Northern Illinois University lays on a bus trip for students and supporters.
[Lead trip adviser Dain] Gotto said NIU reached out to other universities to see how they planned for similar trips. To his surprise, other universities do not organize trips as large as what NIU has planned, he said.

"No other institution does something like this for their students," said Gotto, adding that other schools allow students to travel with their alumni association. "That's not what NIU is about, and I think that's what makes this university special."
That the trip gives the alumni association a chance to do some schmoozing and recruiting before graduation ceremony probably helps. The Chicago Tribune sent a reporter to observe the loadout.
On Sunday, the Convocation Center took on the air of an airport, with baggage checks, snaking lines around temporary dividers and boarding announcements. The students flooded through glass doors to check in, then waited with their luggage for their bus assignment to be called. Suitcases were crammed with clothes and snacks to sustain them on the 26-hour ride.

Shelby Adams, 25, a graduate student from Glenview, said she loaded up on trail mix and Cheez-Its and had stayed up late the previous night so she could spend plenty of the trip sleeping.
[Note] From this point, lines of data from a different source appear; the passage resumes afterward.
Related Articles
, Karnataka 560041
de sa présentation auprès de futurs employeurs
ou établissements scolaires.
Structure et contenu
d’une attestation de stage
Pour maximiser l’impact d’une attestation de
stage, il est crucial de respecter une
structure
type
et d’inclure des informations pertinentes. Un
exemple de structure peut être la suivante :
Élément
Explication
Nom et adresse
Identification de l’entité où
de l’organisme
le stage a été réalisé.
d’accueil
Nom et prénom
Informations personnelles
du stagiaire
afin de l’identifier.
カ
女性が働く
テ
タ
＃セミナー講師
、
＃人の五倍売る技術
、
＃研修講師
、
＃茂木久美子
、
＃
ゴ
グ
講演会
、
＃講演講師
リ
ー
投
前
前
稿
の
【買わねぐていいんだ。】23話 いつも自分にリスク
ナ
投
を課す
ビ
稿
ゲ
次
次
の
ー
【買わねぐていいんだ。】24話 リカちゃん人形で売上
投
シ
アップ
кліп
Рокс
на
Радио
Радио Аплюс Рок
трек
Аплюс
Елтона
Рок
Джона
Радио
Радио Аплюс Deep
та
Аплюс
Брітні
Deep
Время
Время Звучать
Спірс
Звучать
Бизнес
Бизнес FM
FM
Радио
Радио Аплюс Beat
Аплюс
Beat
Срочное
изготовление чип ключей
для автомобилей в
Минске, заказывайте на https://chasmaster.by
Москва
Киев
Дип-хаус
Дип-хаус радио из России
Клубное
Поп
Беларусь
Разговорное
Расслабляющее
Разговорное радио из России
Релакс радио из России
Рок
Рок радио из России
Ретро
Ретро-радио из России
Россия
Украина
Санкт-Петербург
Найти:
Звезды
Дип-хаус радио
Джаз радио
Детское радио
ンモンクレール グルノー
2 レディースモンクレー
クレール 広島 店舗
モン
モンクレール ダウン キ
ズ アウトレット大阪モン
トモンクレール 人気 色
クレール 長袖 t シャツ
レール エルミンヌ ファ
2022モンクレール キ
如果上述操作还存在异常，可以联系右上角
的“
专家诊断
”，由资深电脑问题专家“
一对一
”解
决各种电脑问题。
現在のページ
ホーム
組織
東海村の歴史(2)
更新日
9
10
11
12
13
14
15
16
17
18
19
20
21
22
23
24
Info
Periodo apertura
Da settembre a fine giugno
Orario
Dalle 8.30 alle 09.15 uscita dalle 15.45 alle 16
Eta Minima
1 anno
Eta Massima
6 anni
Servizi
She didn't buy her package at the same time as her friends, so she would be rooming with strangers, an arrangement she shrugged off. She and fellow NIU students were all there for the same reason, she said.
Other photographs from load-out suggested that the university, or some generous supporter, provided beverages and bag lunches for passengers to draw. But ah, for the days of the Illinois Central Railroad and Central of Georgia providing chartered trains, a more logical way of getting 1500 people cross-country in one sleep.

There are citizens of Huskie Nation in Florida, including one familiar name who will be serving the public on game day.
Justin McCareins, an NIU wide receiver from 1997-2000 who spent eight years in the NFL with the Tennessee Titans and New York Jets, didn’t have to drive too far to get to the reception, although he won’t be able to attend the game.

McCareins is a police officer in the Fort Lauderdale area. For at least this week, McCareins isn’t the only Huskies fan in south Florida.

“It’s crazy. I work with a lot of Florida State guys. It’s just been great,” said McCareins, who has an auditorium in the Yordon Center named after him. “To see the university get the attention and the recognition they’ve been getting, It’s been a long time coming. It’s been really good.”
Former coach Jerry Kill, whose Minnesota team suffered some rough handling at the hands of Texas Tech, came over for the festivities.
He’ll attend the Orange Bowl on Tuesday, and it will be a different experience, considering he never gets to attend games as a fan.

“Not since I’ve been coaching. It’s been 30 years,” he said. “I always used to tell the kids I’d look forward to tailgating and watching somebody else worry. So, I’ll still tailgate, but I’ll worry too because I want the Huskies to win.”
Looks like good weather for the spectators in Miami. Promises to be a typical winter day here, but lots of football on offer.